The officer, Ahmed Merabet, was the second police officer to be killed that day; another officer assigned to protect Charlie Hebdo's editorial director was also killed. On Thursday, a third police officer was killed in a seemingly unrelated shooting south of Paris in another blow to the police forces here.

But the killing of Merabet stood out: The #JeSuisAhmed hashtag - "I am Ahmed" in French - sprang up on social media alongside #JeSuisCharlie, as users of social media stood up for the slain Merabet.

Speculation that Merabet was Muslim spread quickly on social media, where users praised him as a hero and, in some cases, a potent symbol in the debate about free speech and religious tolerance.

Some Twitter users wrote that Merabet had died defending a newspaper that was accused of insulting his faith; and one user posted a quotation attributed to the French philosopher Voltaire: "I do not agree with what you have to say, but I'll defend to the death your right to say it." Other commenters online echoed the #notinmyname social media campaign against the Islamic State. "One mustn't forget that Muslims are the first victims of terrorism," said one Twitter post in French.

"He was killed in a cowardly way by people who had misinterpreted their sacred text," said Christophe Crépin, a spokesman for one of France's police unions. "Yet he himself was from an immigrant background."

Merabet, 40, was an officer at the police precinct in Paris' 11th Arrondissement, according to Rocco Contento, an official with another police union, who knew Merabet.

"He was a nice person, very likable, always with a smile and very professional," Contento said. "His colleagues are all very shocked by what happened."

Contento said Merabet, whose parents were from North Africa, lived in a suburb north of Paris with a large immigrant community, was unmarried and had no children, but he could not confirm whether or not Merabet was a practicing Muslim.

"The family wishes to keep as much discretion as possible," said Loic Lecouplier, an official with another police union. Police officials at the Paris prefecture and the Interior Ministry declined to comment on the officers who were killed.

◆ Data to examine ◆
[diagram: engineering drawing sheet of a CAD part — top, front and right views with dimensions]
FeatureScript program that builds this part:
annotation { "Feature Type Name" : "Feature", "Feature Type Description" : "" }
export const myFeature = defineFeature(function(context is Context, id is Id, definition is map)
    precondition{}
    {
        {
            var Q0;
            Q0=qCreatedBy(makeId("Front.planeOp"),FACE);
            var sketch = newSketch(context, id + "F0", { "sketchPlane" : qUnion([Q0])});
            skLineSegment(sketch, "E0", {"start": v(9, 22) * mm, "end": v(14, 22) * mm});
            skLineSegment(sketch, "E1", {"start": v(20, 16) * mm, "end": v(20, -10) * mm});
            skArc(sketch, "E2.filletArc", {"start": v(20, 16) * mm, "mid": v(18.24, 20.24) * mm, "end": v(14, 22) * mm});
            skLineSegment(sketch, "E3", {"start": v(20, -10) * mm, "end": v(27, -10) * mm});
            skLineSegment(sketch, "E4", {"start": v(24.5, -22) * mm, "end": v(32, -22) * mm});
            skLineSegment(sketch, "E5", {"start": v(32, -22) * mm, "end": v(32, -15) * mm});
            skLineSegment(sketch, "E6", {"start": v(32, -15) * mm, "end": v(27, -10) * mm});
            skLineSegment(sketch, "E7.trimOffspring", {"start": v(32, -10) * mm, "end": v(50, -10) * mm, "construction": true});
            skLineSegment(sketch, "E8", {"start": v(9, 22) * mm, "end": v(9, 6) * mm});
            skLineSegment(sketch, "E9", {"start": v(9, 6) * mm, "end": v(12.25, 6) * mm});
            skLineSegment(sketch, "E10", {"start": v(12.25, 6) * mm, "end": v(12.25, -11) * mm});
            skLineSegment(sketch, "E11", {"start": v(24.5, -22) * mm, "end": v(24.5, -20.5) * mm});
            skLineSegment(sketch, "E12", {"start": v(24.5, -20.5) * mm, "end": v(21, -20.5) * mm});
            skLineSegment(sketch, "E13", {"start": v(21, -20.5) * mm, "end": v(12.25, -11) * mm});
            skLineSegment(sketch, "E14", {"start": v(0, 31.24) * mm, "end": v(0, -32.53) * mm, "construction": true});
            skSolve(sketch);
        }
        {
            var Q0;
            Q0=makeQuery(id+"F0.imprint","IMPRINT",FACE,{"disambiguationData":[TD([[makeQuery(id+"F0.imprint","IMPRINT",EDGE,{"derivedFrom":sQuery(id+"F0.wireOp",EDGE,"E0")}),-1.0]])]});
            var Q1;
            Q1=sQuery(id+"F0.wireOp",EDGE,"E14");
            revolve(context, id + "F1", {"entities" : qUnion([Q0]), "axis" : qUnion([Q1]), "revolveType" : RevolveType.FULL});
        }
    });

◆ Assignment 1 ◆
Translate this sentence from the article about Ahmed Merabet into Spanish: "Merabet, 40, was an officer at the police precinct in Paris' 11th Arrondissement, according to Rocco Contento, an official with another police union, who knew Merabet."
◆ Assignment 2 ◆
According to the article about Ahmed Merabet, where did Merabet live?
◆ Assignment 3 ◆
Proceed with the article about Ahmed Merabet, picking up after its final sentence.

◆ Answer section 1 ◆
Merabet, de 40 años, era agente en la comisaría de policía del distrito 11 de París, según Rocco Contento, un responsable de otro sindicato policial que conocía a Merabet.

◆ Answer section 2 ◆
He lived in a suburb north of Paris with a large immigrant community.

◆ Answer section 3 ◆
Most of the 12 people killed in the attack on Wednesday worked at Charlie Hebdo, a satirical weekly that lampooned everything and everyone, including Islam. Among the dead were four cartoonists: Georges Wolinski, Jean Cabut, Bernard Verlhac and Stéphane Charbonnier, the newspaper's editorial director.

Franck Brinsolaro was the police officer in charge of guarding Charbonnier, who had received protection since 2011, when the weekly was attacked for publishing caricatures of the Prophet Muhammad. Crépin said Brinsolaro fired two shots before the attackers gunned him down.

Brinsolaro had two children, according to the regional newspaper L'Eveil Normand, which said on its website that its editor in chief, Ingrid Brinsolaro, was his wife.

On Thursday morning, a female officer was shot and killed in what appeared to be an unrelated attack in Montrouge, a southern suburb of Paris, according to the interior minister, Bernard Cazeneuve, who spoke to reporters at the scene after rushing out of a Cabinet meeting. The killer was still at large, Cazeneuve said. The authorities have opened another terrorism investigation into the shooting.

Prime Minister Manuel Valls praised the officer in a Twitter post sent out Thursday evening.

"The municipal policewoman who was killed this morning honors the nation," he wrote.

The owner of a brasserie near Merabet's precinct in Paris told the French weekly Paris Match on Thursday that he was jovial person, but he sometimes felt demoralized by the way policemen are treated in France.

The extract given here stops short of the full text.